Coalition forces to isolate Baghdad?
Now here is an interesting strategy:
Gen. Richard Myers, chairman of the Joint Chiefs of Staff, indicated the coming days might bring neither an all-out fight for the city, as many have predicted, nor a conventional siege of the capital.
“When you get to the point where Baghdad is basically isolated, then what is the situation you have in the country?” he said at a Pentagon news conference. “You have a country that Baghdad no longer controls, that whatever’s happening inside Baghdad is almost irrelevant compared to what’s going on in the rest of the country.”
Over time, Saddam Hussein and his inner circle would lose completely their ability to communicate with Iraq’s military forces, which already are in a state of disarray, and to control water and electricity, Myers said.
So by encircling Baghdad and effectively displacing the Ba’athist regime, the new Iraqi government can effectively take over and rebuild Iraq while Saddam rots away in the capital. I wouldn’t be surprised if the strategy for taking Baghdad wouldn’t be remarkably similar to the British strategy in Basrah of small incursions designed to destablize Ba’athist defenders over a period of time, all the while tightening the noose.

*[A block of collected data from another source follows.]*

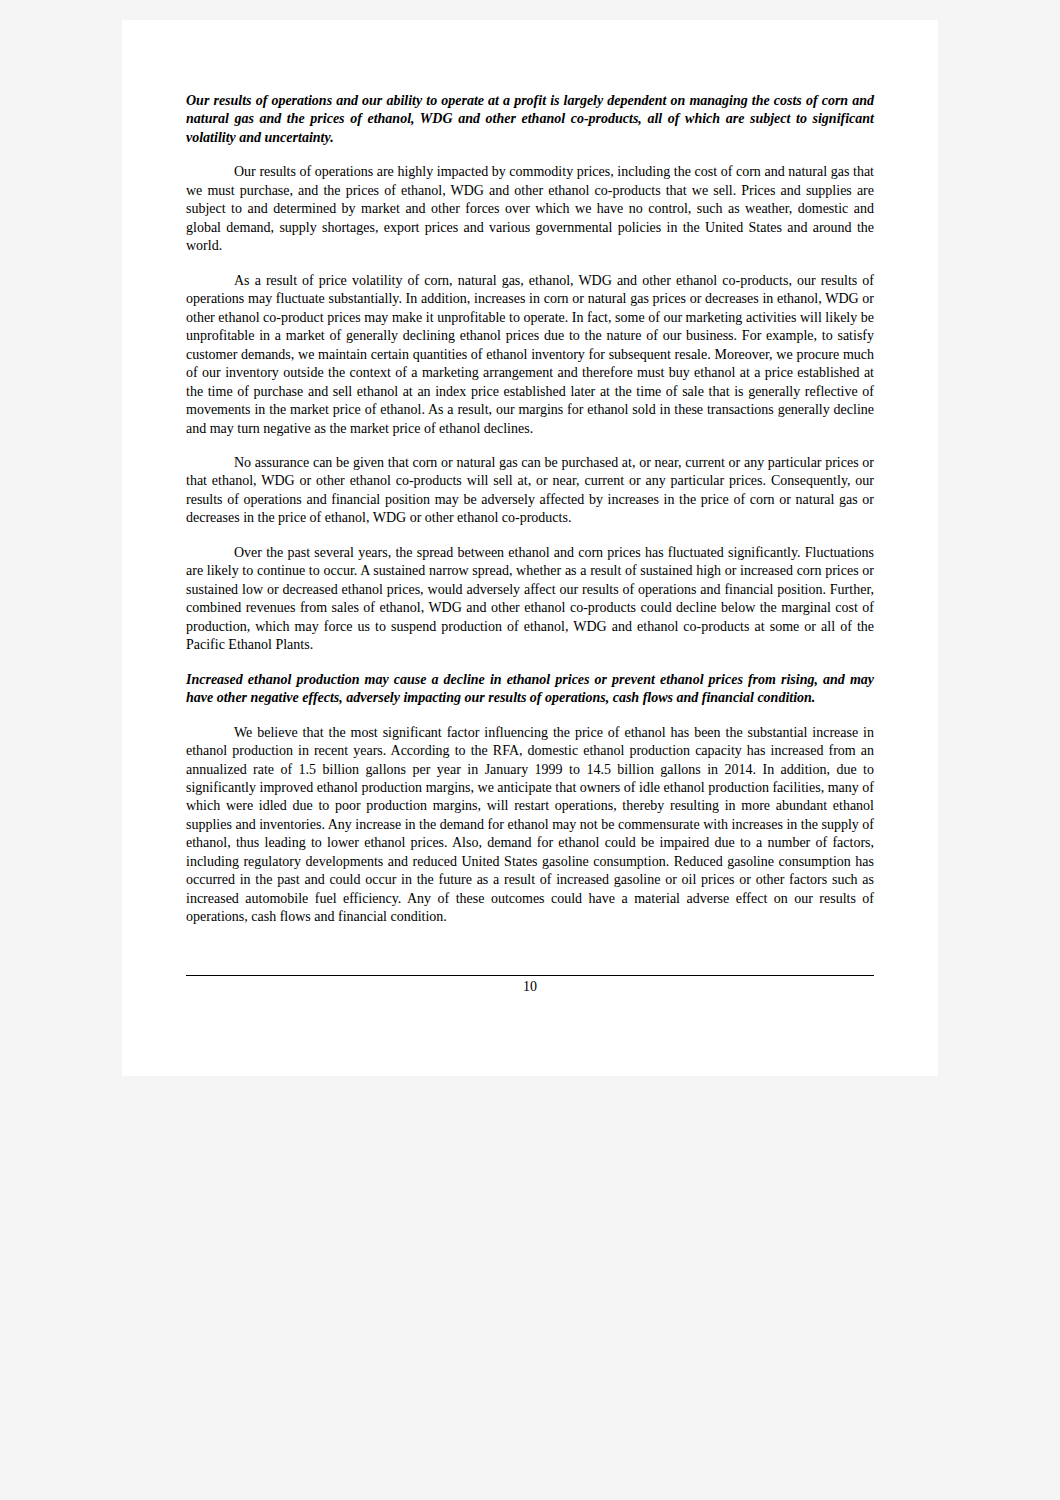Our results of operations and our ability to operate at a profit is largely dependent on managing the costs of corn and natural gas and the prices of ethanol, WDG and other ethanol co-products, all of which are subject to significant volatility and uncertainty.
Our results of operations are highly impacted by commodity prices, including the cost of corn and natural gas that we must purchase, and the prices of ethanol, WDG and other ethanol co-products that we sell. Prices and supplies are subject to and determined by market and other forces over which we have no control, such as weather, domestic and global demand, supply shortages, export prices and various governmental policies in the United States and around the world.
As a result of price volatility of corn, natural gas, ethanol, WDG and other ethanol co-products, our results of operations may fluctuate substantially. In addition, increases in corn or natural gas prices or decreases in ethanol, WDG or other ethanol co-product prices may make it unprofitable to operate. In fact, some of our marketing activities will likely be unprofitable in a market of generally declining ethanol prices due to the nature of our business. For example, to satisfy customer demands, we maintain certain quantities of ethanol inventory for subsequent resale. Moreover, we procure much of our inventory outside the context of a marketing arrangement and therefore must buy ethanol at a price established at the time of purchase and sell ethanol at an index price established later at the time of sale that is generally reflective of movements in the market price of ethanol. As a result, our margins for ethanol sold in these transactions generally decline and may turn negative as the market price of ethanol declines.
No assurance can be given that corn or natural gas can be purchased at, or near, current or any particular prices or that ethanol, WDG or other ethanol co-products will sell at, or near, current or any particular prices. Consequently, our results of operations and financial position may be adversely affected by increases in the price of corn or natural gas or decreases in the price of ethanol, WDG or other ethanol co-products.
Over the past several years, the spread between ethanol and corn prices has fluctuated significantly. Fluctuations are likely to continue to occur. A sustained narrow spread, whether as a result of sustained high or increased corn prices or sustained low or decreased ethanol prices, would adversely affect our results of operations and financial position. Further, combined revenues from sales of ethanol, WDG and other ethanol co-products could decline below the marginal cost of production, which may force us to suspend production of ethanol, WDG and ethanol co-products at some or all of the Pacific Ethanol Plants.
Increased ethanol production may cause a decline in ethanol prices or prevent ethanol prices from rising, and may have other negative effects, adversely impacting our results of operations, cash flows and financial condition.
We believe that the most significant factor influencing the price of ethanol has been the substantial increase in ethanol production in recent years. According to the RFA, domestic ethanol production capacity has increased from an annualized rate of 1.5 billion gallons per year in January 1999 to 14.5 billion gallons in 2014. In addition, due to significantly improved ethanol production margins, we anticipate that owners of idle ethanol production facilities, many of which were idled due to poor production margins, will restart operations, thereby resulting in more abundant ethanol supplies and inventories. Any increase in the demand for ethanol may not be commensurate with increases in the supply of ethanol, thus leading to lower ethanol prices. Also, demand for ethanol could be impaired due to a number of factors, including regulatory developments and reduced United States gasoline consumption. Reduced gasoline consumption has occurred in the past and could occur in the future as a result of increased gasoline or oil prices or other factors such as increased automobile fuel efficiency. Any of these outcomes could have a material adverse effect on our results of operations, cash flows and financial condition.
10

Of course, what happens to the civilians in Baghdad? The strategy certainly pre-empts any attempt by Saddam to dress his soldiers in US-UK uniforms to kill civilians by deliniating a clear line between where Coalition and Iraqi forces. Any real casualties could only be blamed on the Ba’athists, either actively by killing resistance forces or passively by prolonging the siege. Either way, it sure does put some pressure on those close to Saddam to show their cards. If Saddam is alive, then Baghdad could hold out. If not or if Saddam is incapacitated to some degree, then why continue the resistance?